_Records provided:_
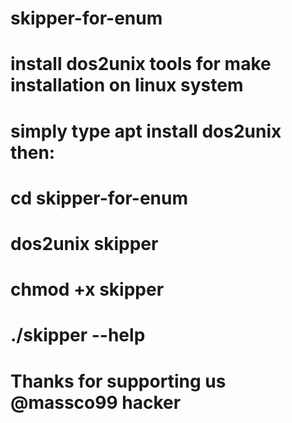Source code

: # skipper-for-enum
# install dos2unix tools for make installation on linux system 
# simply type apt install dos2unix then:
# cd skipper-for-enum
# dos2unix skipper
# chmod +x skipper
# ./skipper --help 
# Thanks for supporting us @massco99 hacker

_Problem statement:_ Give back the whole listing exactly; no pictures.

_Exercise output:_
Source code

: # skipper-for-enum
# install dos2unix tools for make installation on linux system 
# simply type apt install dos2unix then:
# cd skipper-for-enum
# dos2unix skipper
# chmod +x skipper
# ./skipper --help 
# Thanks for supporting us @massco99 hacker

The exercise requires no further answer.